* EXTRACT PROVIDED:
BEGIN
SchemaChangerTestingKnobs for testing the schema change execution path through both the synchronous and asynchronous paths.

func (*SchemaChangerTestingKnobs) ModuleTestingKnobs 

func (*SchemaChangerTestingKnobs) ModuleTestingKnobs()

ModuleTestingKnobs is part of the base.ModuleTestingKnobs interface.

type Session 

type Session struct {

	// Database indicates the "current" database for the purpose of
	// resolving names. See searchAndQualifyDatabase() for details.
	Database string
	// DefaultIsolationLevel indicates the default isolation level of
	// newly created transactions.
	DefaultIsolationLevel enginepb.IsolationType
	// DistSQLMode indicates whether to run queries using the distributed
	// execution engine.
	DistSQLMode DistSQLExecMode
	// Location indicates the current time zone.
	Location *time.Location
	// SearchPath is a list of databases that will be searched for a table name
	// before the database. Currently, this is used only for SELECTs.
	// Names in the search path must have been normalized already.
	SearchPath parser.SearchPath
	// User is the name of the user logged into the session.
	User string

	// ClientAddr is the client's IP address and port.
	ClientAddr string

	// TxnState carries information about the open transaction (if any),
	// including the retry status and the KV client Txn object.
	TxnState txnState
	// PreparedStatements and PreparedPortals store the statements/portals
	// that have been prepared via pgwire.
END
* EXERCISE A: Reproduce the records verbatim, from their first line through the line containing "Casos prácticos".
The records that follow are unrelated to the Go documentation excerpt above.

* DATA TO EXAMINE:
BEGIN
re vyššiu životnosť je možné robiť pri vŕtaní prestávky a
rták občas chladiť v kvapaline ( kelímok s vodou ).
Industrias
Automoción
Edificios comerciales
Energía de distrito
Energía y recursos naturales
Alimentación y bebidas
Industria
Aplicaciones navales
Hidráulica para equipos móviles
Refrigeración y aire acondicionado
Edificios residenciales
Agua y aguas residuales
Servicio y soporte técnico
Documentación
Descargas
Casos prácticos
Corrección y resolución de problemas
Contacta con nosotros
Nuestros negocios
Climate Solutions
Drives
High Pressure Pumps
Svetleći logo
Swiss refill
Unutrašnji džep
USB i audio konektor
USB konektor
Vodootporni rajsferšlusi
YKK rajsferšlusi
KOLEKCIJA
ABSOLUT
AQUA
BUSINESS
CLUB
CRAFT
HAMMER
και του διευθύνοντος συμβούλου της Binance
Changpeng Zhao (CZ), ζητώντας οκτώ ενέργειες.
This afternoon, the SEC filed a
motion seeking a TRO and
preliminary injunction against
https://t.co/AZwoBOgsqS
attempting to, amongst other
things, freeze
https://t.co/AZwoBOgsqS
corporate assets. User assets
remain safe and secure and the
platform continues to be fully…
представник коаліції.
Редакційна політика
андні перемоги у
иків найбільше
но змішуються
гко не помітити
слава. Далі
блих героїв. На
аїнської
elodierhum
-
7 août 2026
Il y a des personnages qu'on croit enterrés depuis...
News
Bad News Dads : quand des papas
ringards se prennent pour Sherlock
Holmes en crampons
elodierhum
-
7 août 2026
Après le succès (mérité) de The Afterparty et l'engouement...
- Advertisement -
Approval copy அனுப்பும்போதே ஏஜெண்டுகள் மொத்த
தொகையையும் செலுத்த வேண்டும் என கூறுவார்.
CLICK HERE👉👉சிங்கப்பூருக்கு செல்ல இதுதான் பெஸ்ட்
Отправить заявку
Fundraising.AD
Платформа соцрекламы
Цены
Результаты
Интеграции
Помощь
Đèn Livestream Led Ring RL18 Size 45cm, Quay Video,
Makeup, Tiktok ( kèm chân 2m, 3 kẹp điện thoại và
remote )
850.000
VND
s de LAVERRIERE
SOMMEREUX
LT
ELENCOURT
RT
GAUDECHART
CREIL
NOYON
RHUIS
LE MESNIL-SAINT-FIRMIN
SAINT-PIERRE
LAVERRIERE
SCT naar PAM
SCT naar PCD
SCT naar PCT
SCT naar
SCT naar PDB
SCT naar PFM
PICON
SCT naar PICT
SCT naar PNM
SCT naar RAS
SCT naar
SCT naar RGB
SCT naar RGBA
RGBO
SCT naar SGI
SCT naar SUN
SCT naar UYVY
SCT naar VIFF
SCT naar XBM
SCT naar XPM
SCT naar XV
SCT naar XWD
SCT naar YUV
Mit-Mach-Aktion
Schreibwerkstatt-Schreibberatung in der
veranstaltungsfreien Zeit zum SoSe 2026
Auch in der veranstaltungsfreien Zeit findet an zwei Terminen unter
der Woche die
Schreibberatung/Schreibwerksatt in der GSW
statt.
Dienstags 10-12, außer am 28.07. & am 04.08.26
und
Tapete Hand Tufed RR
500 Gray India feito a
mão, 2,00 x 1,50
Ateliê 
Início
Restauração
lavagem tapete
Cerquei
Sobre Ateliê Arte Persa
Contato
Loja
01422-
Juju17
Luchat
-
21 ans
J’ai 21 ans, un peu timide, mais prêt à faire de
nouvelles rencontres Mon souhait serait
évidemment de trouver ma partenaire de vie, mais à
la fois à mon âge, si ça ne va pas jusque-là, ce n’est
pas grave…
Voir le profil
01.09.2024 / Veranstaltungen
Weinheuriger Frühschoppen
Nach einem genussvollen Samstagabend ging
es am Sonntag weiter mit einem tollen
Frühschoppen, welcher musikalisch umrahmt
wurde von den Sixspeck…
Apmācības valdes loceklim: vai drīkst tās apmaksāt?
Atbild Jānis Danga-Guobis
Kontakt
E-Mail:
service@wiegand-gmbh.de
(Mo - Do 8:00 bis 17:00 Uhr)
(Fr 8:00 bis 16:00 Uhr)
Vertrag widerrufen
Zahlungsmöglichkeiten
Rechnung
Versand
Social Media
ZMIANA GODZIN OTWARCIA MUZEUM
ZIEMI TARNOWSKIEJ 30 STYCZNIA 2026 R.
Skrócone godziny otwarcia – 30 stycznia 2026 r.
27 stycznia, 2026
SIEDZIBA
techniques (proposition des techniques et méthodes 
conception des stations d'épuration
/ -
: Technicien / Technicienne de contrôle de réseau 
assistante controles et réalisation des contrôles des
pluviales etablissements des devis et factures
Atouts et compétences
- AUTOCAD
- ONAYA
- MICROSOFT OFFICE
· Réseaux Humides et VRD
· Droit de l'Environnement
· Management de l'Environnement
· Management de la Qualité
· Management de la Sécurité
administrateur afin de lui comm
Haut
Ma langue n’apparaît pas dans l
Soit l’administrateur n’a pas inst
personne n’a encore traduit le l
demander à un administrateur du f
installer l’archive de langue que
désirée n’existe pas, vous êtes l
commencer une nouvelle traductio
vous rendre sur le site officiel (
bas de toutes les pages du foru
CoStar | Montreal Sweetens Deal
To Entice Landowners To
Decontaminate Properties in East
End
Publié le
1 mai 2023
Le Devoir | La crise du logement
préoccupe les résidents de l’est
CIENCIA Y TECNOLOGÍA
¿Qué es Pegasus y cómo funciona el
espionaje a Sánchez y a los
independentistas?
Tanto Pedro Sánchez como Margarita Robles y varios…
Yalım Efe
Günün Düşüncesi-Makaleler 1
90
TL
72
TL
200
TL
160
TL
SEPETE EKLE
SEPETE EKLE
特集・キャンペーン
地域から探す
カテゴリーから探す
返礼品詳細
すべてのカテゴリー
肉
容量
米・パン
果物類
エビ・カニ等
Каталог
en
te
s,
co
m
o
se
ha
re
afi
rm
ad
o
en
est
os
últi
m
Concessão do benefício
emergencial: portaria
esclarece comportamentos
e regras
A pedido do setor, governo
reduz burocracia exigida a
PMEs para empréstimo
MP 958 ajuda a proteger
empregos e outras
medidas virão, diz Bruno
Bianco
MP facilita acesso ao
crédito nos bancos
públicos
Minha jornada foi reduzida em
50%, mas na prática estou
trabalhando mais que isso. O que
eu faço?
END
* EXERCISE B: In the Go documentation excerpt, what does the ClientAddr field of the Session struct hold?

* EXERCISE RESPONSE A:
re vyššiu životnosť je možné robiť pri vŕtaní prestávky a
rták občas chladiť v kvapaline ( kelímok s vodou ).
Industrias
Automoción
Edificios comerciales
Energía de distrito
Energía y recursos naturales
Alimentación y bebidas
Industria
Aplicaciones navales
Hidráulica para equipos móviles
Refrigeración y aire acondicionado
Edificios residenciales
Agua y aguas residuales
Servicio y soporte técnico
Documentación
Descargas
Casos prácticos

* EXERCISE RESPONSE B: The client's IP address and port.